Evaluate the two improper integrals: a) \( \int_{0}^{\infty} e^{-4 x} d x \) (4 Marks) b) \( \int_{0}^{\infty} \frac{d x}{x^{2}+9} \) (5 Marks)

To evaluate the given improper integrals, we'll solve them one at a time. a) For the integral \( \int_{0}^{\infty} e^{-4 x} dx \): This is an exponential integral.

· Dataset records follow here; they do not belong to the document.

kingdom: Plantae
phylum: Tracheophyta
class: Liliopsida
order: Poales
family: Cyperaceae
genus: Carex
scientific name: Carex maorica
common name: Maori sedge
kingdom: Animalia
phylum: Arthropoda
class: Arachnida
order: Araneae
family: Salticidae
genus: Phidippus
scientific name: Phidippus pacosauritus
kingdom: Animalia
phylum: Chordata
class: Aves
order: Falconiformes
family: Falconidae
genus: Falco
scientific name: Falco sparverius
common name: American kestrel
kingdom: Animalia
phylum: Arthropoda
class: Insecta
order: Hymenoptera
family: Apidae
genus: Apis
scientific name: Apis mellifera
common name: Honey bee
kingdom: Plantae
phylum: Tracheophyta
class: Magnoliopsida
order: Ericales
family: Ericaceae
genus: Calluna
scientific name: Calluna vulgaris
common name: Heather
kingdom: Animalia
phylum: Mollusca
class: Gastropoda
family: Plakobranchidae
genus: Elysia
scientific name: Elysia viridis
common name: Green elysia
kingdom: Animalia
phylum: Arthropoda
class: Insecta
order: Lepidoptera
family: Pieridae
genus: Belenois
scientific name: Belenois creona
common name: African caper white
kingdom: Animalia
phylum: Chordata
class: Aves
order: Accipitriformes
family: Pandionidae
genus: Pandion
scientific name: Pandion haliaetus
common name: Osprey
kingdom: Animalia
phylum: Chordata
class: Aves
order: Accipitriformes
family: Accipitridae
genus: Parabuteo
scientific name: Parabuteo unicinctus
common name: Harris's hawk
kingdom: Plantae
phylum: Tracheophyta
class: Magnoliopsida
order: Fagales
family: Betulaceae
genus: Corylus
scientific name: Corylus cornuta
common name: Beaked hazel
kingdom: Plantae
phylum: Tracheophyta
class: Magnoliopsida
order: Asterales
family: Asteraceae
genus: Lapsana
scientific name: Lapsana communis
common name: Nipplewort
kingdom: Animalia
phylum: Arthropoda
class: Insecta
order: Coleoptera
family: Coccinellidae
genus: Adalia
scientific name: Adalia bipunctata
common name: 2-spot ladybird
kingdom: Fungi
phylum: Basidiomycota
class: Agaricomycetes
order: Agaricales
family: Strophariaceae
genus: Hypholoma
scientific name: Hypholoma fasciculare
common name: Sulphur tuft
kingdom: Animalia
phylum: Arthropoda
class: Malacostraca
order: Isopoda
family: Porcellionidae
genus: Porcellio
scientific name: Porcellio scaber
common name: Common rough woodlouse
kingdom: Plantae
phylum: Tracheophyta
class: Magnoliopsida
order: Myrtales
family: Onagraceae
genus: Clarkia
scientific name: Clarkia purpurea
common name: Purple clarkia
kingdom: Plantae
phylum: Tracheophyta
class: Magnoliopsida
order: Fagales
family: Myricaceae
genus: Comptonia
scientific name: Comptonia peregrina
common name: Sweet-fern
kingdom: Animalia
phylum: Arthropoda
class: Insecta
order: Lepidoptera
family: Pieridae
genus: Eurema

We can compute it as follows: \[ \int e^{-4 x} dx = -\frac{1}{4} e^{-4x} + C \] Now, we need to evaluate the definite integral from 0 to \( \infty \): \[ \int_{0}^{\infty} e^{-4 x} dx = \lim_{b \to \infty} \left( -\frac{1}{4} e^{-4x} \right) \Big|_{0}^{b} \] Evaluating the boundary terms: At \( b \to \infty \), \( e^{-4b} \to 0 \) and at \( x = 0 \), we have: \[ \left. -\frac{1}{4} e^{-4x} \right|_{0}^{b} = 0 - \left( -\frac{1}{4} e^{-0} \right) = 0 + \frac{1}{4} = \frac{1}{4} \] Therefore, \[ \int_{0}^{\infty} e^{-4 x} dx = \frac{1}{4}. \] b) For the integral \( \int_{0}^{\infty} \frac{dx}{x^{2}+9} \): This integral can also be evaluated using the formula for the arctangent function. Recall the integral: \[ \int \frac{dx}{x^{2}+a^{2}} = \frac{1}{a} \tan^{-1} \left( \frac{x}{a} \right) + C \] In our case, \( a = 3 \) (since \( 9 = 3^2 \)). Thus, we have: \[ \int \frac{dx}{x^{2}+9} = \frac{1}{3} \tan^{-1} \left( \frac{x}{3} \right) + C \] Now evaluate the definite integral: \[ \int_{0}^{\infty} \frac{dx}{x^{2}+9} = \lim_{b \to \infty} \left( \frac{1}{3} \tan^{-1} \left( \frac{x}{3} \right) \right) \Big|_{0}^{b} \] Evaluating the limits: At \( b \to \infty \), \( \tan^{-1} \left( \frac{b}{3} \right) \to \frac{\pi}{2} \) and at \( x = 0 \), we have: \[ = \frac{1}{3} \left( \frac{\pi}{2} - 0 \right) = \frac{\pi}{6} \] Thus, \[ \int_{0}^{\infty} \frac{dx}{x^{2}+9} = \frac{\pi}{6}. \] In summary, the values of the integrals are: a) \( \int_{0}^{\infty} e^{-4 x} dx = \frac{1}{4} \) b) \( \int_{0}^{\infty} \frac{dx}{x^{2}+9} = \frac{\pi}{6} \)